The field of ecology sprouts from natural history.
Field work is natural history in action.
Natural history is a science which tries to show life and its diversity to a larger public.
Natural history is familiarity with nature, with or without an explanation.
Data gathered from natural history is not necessarily conclusive.
Do these ideas resonate with you?
What does natural history mean to you?
6 thoughts on “Natural History is….”
I agree, patterns in nature is a great way to describe Natural History.
Having taught first-year and fourth-year natural history courses at York, I would always explain to students that the term history in this case was less aligned with a conventional definition of the word — understanding past events — and more with the Latin and Greek origins of the word. In these languages, history relates to narrative and learning by enquiry, respectively. So I’d suggest it is curiosity about knowing the story about the (natural) world that surrounds us.
I’d also offer that it is a fully-embodied way to learn about the natural world around us. Important as this embodiment is lost, or at least backgrounded, in contemporary approaches to knowing and describing nature (aka “Science”). So in some senses, it’s a political act too.

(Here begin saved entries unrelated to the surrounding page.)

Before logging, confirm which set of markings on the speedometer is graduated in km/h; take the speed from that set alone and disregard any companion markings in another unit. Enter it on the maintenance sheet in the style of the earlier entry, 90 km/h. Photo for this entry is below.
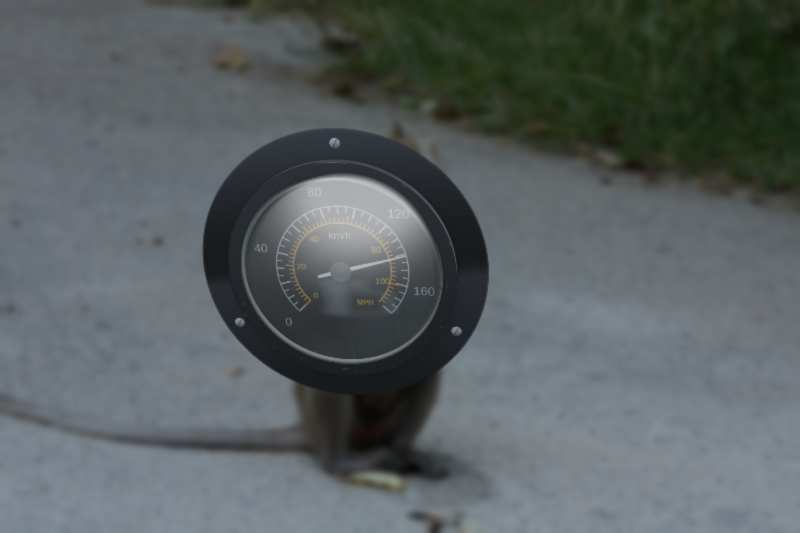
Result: 140 km/h
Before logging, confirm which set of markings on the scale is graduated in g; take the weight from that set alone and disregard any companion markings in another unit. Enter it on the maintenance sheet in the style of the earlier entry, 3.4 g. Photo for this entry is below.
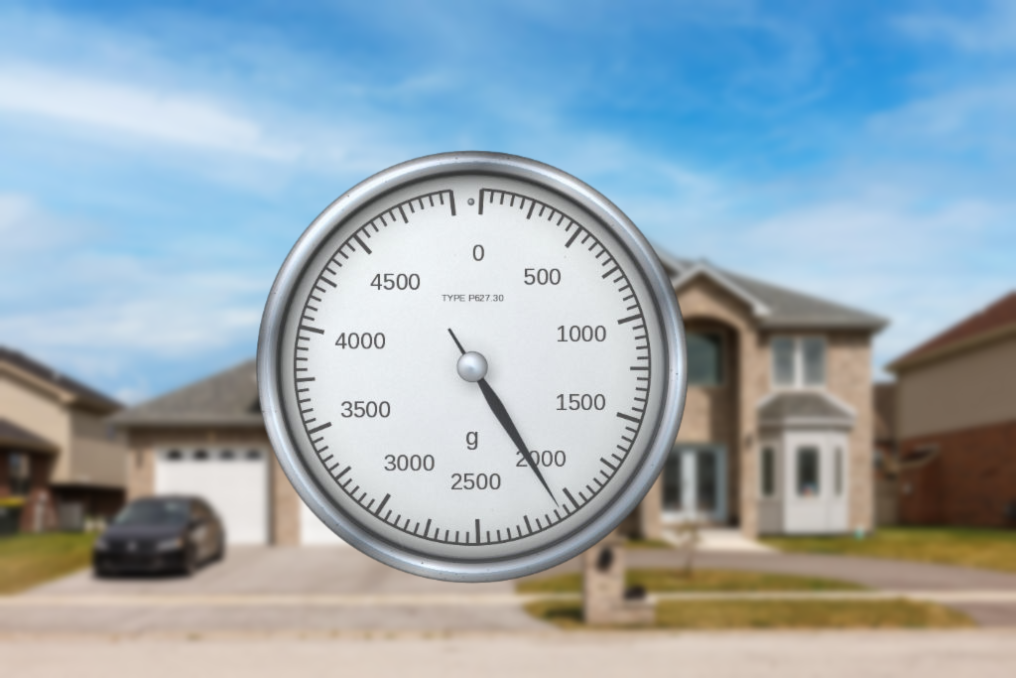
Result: 2075 g
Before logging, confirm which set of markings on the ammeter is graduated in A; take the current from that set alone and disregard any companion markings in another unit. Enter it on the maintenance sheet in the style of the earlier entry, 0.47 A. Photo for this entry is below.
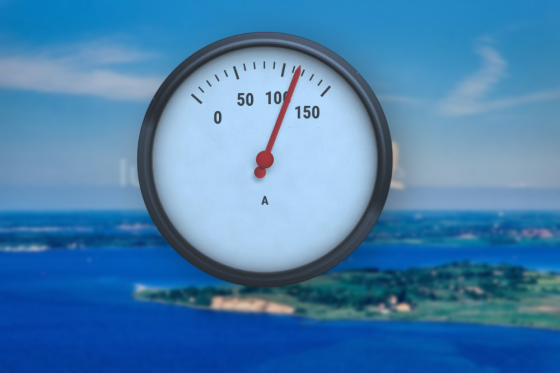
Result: 115 A
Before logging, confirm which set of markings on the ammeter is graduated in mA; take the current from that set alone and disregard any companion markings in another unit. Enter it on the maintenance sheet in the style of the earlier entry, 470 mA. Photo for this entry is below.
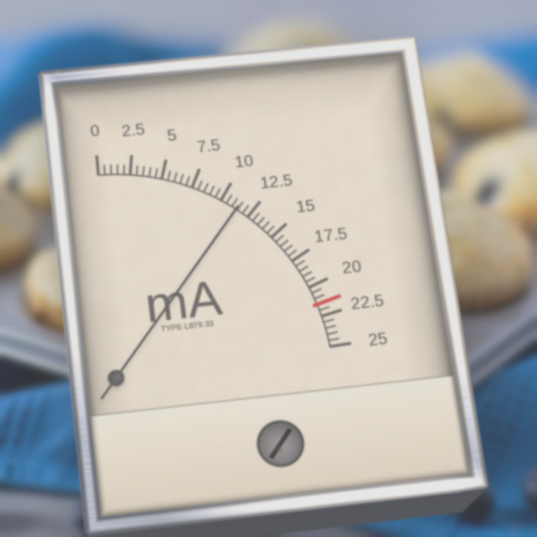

I come to the practice of Natural History as someone from the social sciences interested in environmental education. While I would consider myself a naturalist, I’m not a Scientist and this certainly colours my interpretation of what Natural History is. It’s interesting to read your students’ thoughts, however, as I think there might be more congruence than I would have expected.
Gavan – great comments, and thanks for taking the time to write. I think it would be fascinating, and worthwhile, to take a broader group of students (ie.., from Arts, Sci, Music and more) and ask the same question. I am completely biased by my scientific baggage, but as I delve into more thinking and reading about natural history, my world view on this topic is being opened up. That’s a good thing. You have brought a nice perspective, thanks.